**Brief**: Copy each line of the data below, character for character.

Data block below:

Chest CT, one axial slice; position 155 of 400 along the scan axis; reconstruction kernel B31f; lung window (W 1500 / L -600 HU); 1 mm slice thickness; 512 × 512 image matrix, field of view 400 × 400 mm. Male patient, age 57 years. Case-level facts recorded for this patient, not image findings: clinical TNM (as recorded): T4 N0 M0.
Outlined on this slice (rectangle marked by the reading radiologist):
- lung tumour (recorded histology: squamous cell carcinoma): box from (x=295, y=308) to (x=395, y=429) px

End of Data block.

**Solution for this task**:
Chest CT, one axial slice; position 155 of 400 along the scan axis; reconstruction kernel B31f; lung window (W 1500 / L -600 HU); 1 mm slice thickness; 512 × 512 image matrix, field of view 400 × 400 mm. Male patient, age 57 years. Case-level facts recorded for this patient, not image findings: clinical TNM (as recorded): T4 N0 M0.
Outlined on this slice (rectangle marked by the reading radiologist):
- lung tumour (recorded histology: squamous cell carcinoma): box from (x=295, y=308) to (x=395, y=429) px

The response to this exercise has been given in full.